• **ZU ERLEDIGEN**
a - Welche Maßnahmen der EU nennt der Lesetext über die Freizügigkeit für Bulgaren und Rumänen? Zähle alle auf.
b - Wofür wurde die Freizügigkeit laut dem Lesetext zum Symbol?
c - Setze den Lesetext über die Freizügigkeit für Bulgaren und Rumänen nach seinem letzten Satz fort.

• **LESETEXT**
Ist es, angesichts so viel Einwanderungsskepsis auf höchster Ebene verwunderlich, wenn viele Wähler den Eindruck bekamen, Marine Le Pen habe Recht? Besonders kontraproduktiv war die Art und Weise, wie die Freizügigkeit für Bulgaren und Rumänen durchgesetzt wurde. Sie erfolgte per Beschluss. Dieser wurde, fernab von der Öffentlichkeit – auf EU-Ebene – getroffen. Die Freizügigkeit trat, ähnlich einer amtlichen Anweisung, zu einem festen Stichtag in Kraft. Der überfällige Schritt der Grenzöffnung wurde also nicht als Fortschritt angepriesen, der den Menschen in Europa mehr Freiheit geben sollte, sondern als eine Art administrative Maßnahme, die nicht länger zu verhindern war. Wie so oft dachte die EU-Verwaltung wohl, sie könne Politik machen, ohne eine Mehrheit in den Mitgliedsländern überzeugen zu müssen. Mehr noch als das Verbot der Glühbirne oder die verspottete „Gurkenkrümmungsverordnung“ wurde die Freizügigkeit zum Symbol für eine autoritäre EU-Politik und so zu einem leichten Spiel für den Front National.

• **AUSGELESENE DATEN**
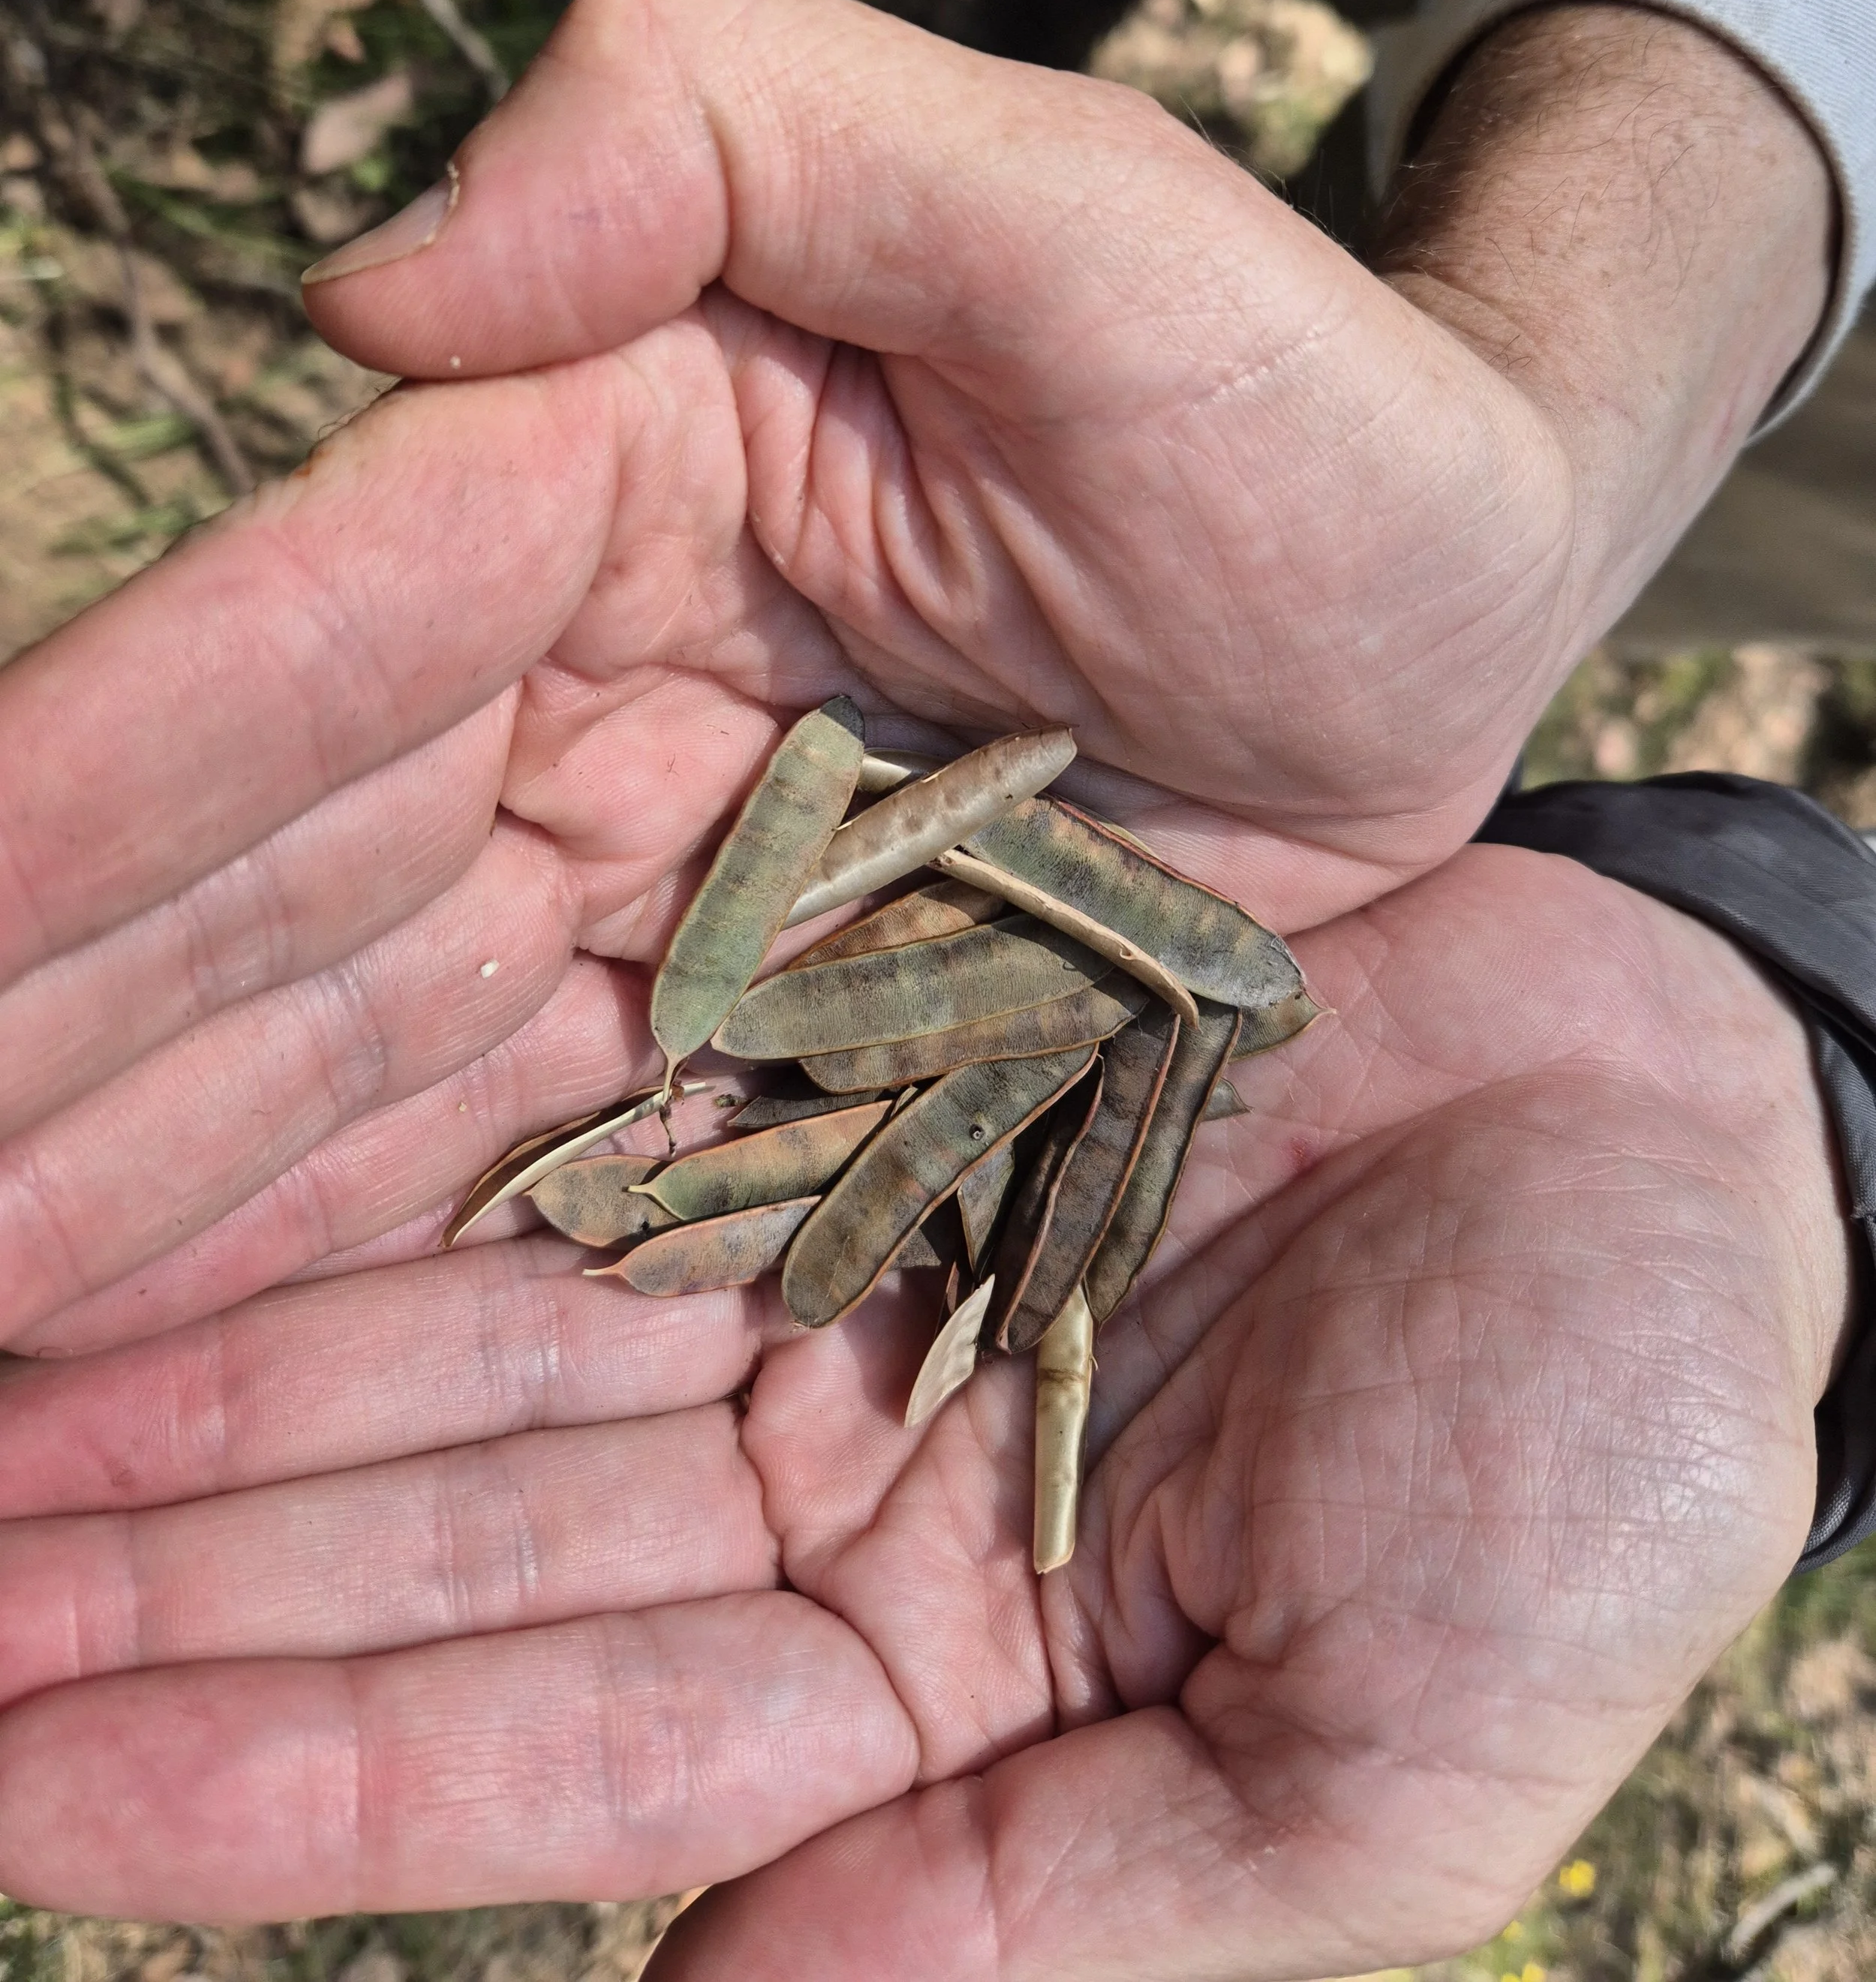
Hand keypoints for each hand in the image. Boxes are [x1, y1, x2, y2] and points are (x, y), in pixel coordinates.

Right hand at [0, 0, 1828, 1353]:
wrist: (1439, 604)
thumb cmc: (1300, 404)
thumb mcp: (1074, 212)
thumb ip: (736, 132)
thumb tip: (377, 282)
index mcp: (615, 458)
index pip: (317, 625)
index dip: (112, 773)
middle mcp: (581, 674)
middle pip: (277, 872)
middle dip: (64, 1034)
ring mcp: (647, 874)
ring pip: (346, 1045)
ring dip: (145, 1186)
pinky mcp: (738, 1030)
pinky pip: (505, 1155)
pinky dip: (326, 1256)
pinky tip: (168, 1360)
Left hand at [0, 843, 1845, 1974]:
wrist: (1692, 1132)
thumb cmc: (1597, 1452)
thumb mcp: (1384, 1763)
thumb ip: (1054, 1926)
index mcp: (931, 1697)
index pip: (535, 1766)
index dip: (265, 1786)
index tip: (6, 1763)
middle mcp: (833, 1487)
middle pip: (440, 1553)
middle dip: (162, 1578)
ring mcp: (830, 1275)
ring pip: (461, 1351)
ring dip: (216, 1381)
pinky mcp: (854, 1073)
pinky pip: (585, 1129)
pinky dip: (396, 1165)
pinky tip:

• **ANTWORTEN NACHEINANDER**
a -
- die Freizügigkeit für Bulgaren und Rumänen
- das Verbot der Glühbirne
- die „Gurkenkrümmungsverordnung“

b - Für eine autoritäre EU-Politik.

c -
Wenn es also um die Frage der Immigration in Europa schlecht steht, dann hat die EU daran einen entscheidenden Anteil. Für große Teile der Wähler ist die Frage der Einwanderung zu einem Beispiel für eine bevormundende Politik geworden, die ihnen von einer vermeintlich „liberalen“ Elite aufgezwungen wird. Aus diesem Grund ist es gut, wenn sich nach der Europawahl einiges ändern wird. Wer Immigration ehrlich verteidigen will, sollte keine Illusionen mehr hinsichtlich der EU hegen. Es geht nicht um ein Prinzip, das wie eine neue Abgasverordnung umgesetzt werden kann. Immigration ist ein politisches Thema.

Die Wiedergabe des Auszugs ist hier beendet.